--- Passage for review ---
Waterfall on Stony Creek in Queensland, Australia

The Wallaman Falls, a cascade and horsetail waterfall on the Stony Creek, is located in the UNESCO World Heritage-listed Wet Tropics in the locality of Wallaman, Shire of Hinchinbrook in the northern region of Queensland, Australia. The waterfall is notable for its main drop of 268 m, which makes it the country's tallest single-drop waterfall. The pool at the bottom of the waterfall is 20 m deep. An estimated people visit the waterfall annually.

==Location and features==
The waterfall is situated in the Girringun National Park as it descends from the Atherton Tableland, where the Stony Creek, a tributary of the Herbert River, flows over an escarpment in the Seaview Range. The falls initially descend over a small number of cascades before the 268 m horsetail drop. In total, the falls descend over 305 m. Based on the falls' single-drop descent, the World Waterfall Database places Wallaman Falls at 294 in its world rankings.

The geological history of the formation may be traced back some 50 million years, when the uplift of the continental margin in the region created modern landforms. The Herbert River, which previously flowed west, began to cut through the terrain en route to its outflow in the Coral Sea. The gorge produced by this erosive action gradually retreated inland along the Herbert River's course at a rate of 40 cm per hundred years. The river's tributaries were eventually left suspended by this action, forming their own gorges.
--- Provided records ---
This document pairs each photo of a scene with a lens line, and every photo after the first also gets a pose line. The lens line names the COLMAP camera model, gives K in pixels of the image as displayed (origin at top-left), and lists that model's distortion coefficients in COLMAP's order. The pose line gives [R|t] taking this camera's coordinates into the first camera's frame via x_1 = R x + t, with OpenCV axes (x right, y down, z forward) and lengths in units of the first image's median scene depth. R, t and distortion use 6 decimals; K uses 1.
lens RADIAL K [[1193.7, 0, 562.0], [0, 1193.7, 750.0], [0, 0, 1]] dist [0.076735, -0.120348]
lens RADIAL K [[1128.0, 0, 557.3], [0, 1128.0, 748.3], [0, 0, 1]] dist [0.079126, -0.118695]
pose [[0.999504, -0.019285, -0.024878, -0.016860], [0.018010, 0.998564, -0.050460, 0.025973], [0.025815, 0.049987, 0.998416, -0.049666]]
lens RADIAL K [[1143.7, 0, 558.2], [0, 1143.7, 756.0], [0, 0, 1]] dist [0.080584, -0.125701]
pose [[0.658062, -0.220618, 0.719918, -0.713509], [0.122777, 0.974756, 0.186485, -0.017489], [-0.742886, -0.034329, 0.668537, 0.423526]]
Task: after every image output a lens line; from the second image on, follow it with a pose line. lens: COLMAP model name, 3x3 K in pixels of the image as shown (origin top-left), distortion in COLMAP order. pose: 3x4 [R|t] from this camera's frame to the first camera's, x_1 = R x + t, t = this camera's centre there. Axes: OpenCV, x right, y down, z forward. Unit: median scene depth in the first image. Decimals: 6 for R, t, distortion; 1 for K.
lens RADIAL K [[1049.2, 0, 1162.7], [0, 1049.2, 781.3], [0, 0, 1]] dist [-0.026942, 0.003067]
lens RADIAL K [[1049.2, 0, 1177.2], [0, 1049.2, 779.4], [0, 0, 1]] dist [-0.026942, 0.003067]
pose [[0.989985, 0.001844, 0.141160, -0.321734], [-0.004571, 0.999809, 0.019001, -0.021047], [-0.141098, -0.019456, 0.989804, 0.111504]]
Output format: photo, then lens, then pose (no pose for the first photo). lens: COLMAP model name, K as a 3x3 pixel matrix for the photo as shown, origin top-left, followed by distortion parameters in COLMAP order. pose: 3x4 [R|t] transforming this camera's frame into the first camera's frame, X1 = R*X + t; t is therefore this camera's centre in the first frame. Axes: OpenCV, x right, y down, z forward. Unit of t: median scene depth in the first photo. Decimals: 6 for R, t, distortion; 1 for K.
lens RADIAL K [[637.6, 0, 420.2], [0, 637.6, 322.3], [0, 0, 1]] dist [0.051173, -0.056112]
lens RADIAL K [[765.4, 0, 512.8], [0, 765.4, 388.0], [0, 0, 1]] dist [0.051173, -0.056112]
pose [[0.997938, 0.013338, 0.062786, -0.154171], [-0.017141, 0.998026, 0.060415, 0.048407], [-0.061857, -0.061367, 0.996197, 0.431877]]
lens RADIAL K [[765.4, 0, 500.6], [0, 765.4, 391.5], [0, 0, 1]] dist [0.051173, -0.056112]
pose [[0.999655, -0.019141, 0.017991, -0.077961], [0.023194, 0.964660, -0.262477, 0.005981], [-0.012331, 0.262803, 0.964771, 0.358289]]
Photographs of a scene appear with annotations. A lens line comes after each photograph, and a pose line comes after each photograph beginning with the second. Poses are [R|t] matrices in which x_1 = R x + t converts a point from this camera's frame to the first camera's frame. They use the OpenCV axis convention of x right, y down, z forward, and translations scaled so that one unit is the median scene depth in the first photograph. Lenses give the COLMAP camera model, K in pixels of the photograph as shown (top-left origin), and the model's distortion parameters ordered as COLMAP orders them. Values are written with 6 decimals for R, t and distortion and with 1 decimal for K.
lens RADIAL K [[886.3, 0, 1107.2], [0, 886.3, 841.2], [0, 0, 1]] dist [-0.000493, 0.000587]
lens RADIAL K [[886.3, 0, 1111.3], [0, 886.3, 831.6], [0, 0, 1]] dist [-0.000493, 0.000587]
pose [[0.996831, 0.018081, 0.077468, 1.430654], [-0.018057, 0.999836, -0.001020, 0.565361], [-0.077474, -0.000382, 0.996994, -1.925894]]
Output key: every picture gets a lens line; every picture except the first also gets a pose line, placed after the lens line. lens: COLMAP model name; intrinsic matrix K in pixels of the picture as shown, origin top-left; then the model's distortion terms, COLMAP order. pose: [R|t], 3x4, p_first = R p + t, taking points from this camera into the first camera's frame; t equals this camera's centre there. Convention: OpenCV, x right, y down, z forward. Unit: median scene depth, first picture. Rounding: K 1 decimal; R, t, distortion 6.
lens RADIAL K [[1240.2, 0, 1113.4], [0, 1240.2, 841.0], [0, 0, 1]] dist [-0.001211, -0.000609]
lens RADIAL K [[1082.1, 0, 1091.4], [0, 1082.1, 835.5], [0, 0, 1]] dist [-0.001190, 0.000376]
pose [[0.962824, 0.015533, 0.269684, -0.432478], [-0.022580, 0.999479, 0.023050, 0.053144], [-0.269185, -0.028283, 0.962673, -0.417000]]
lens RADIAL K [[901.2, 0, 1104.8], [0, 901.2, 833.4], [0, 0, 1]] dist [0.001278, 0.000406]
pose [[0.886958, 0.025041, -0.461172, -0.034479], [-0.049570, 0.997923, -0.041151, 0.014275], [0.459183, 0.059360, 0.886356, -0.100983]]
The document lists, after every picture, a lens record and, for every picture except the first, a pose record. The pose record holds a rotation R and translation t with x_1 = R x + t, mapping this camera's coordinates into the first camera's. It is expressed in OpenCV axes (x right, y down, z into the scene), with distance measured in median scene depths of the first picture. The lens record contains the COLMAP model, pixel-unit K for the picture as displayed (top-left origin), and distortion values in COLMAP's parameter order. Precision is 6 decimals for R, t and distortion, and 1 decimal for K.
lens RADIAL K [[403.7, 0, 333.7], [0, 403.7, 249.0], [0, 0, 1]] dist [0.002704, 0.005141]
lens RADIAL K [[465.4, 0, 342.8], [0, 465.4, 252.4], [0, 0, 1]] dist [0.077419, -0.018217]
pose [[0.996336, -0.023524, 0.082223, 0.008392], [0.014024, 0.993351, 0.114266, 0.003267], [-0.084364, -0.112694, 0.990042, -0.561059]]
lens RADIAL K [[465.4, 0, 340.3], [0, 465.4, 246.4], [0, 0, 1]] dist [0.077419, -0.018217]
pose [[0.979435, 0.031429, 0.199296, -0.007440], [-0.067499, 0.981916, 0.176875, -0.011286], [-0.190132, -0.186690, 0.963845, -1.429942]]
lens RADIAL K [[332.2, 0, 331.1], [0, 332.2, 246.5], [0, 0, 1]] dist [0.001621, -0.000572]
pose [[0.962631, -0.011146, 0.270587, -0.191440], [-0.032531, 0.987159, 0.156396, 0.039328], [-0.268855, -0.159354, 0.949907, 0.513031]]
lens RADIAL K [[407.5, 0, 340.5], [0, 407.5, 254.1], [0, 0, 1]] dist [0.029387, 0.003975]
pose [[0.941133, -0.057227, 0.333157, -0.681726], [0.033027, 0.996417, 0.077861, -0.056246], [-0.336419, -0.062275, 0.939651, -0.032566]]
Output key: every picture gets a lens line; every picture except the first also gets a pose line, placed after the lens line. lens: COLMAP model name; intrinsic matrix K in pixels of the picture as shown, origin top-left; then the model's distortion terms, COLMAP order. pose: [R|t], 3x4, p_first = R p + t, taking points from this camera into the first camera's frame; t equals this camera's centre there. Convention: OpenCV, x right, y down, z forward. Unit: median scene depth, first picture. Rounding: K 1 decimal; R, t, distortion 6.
---
> Questions
• 1. In the Wallaman Falls text, quote the stretch from "The Wallaman Falls, a" through "the waterfall annually." word for word.
• 2. Name every creek, river, or sea that the Wallaman Falls text mentions by name.

> Numbered responses
• 1.
The Wallaman Falls, a cascade and horsetail waterfall on the Stony Creek, is located in the UNESCO World Heritage-listed Wet Tropics in the locality of Wallaman, Shire of Hinchinbrook in the northern region of Queensland, Australia. The waterfall is notable for its main drop of 268 m, which makes it the country's tallest single-drop waterfall. The pool at the bottom of the waterfall is 20 m deep. An estimated people visit the waterfall annually.

• 2. Stony Creek, Herbert River, Coral Sea